(Stored data entries)
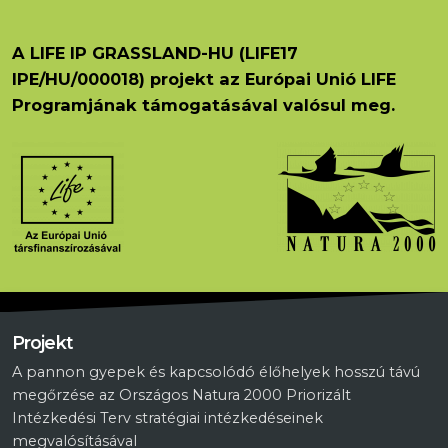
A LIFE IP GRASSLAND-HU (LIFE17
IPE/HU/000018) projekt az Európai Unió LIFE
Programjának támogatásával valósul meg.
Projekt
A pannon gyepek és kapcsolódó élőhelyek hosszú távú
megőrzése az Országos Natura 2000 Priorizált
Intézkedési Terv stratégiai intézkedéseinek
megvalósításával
==
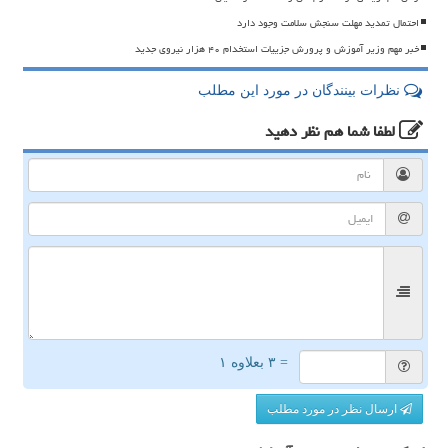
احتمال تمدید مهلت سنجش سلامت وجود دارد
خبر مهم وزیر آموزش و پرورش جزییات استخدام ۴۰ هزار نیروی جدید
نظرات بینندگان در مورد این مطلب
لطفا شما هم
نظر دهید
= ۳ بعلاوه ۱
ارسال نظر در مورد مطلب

> **PROBLEM REQUIREMENTS**
Tell me how many lines of the records include the word "LIFE", replying with the number alone.

> **WRITTEN ANSWER**
2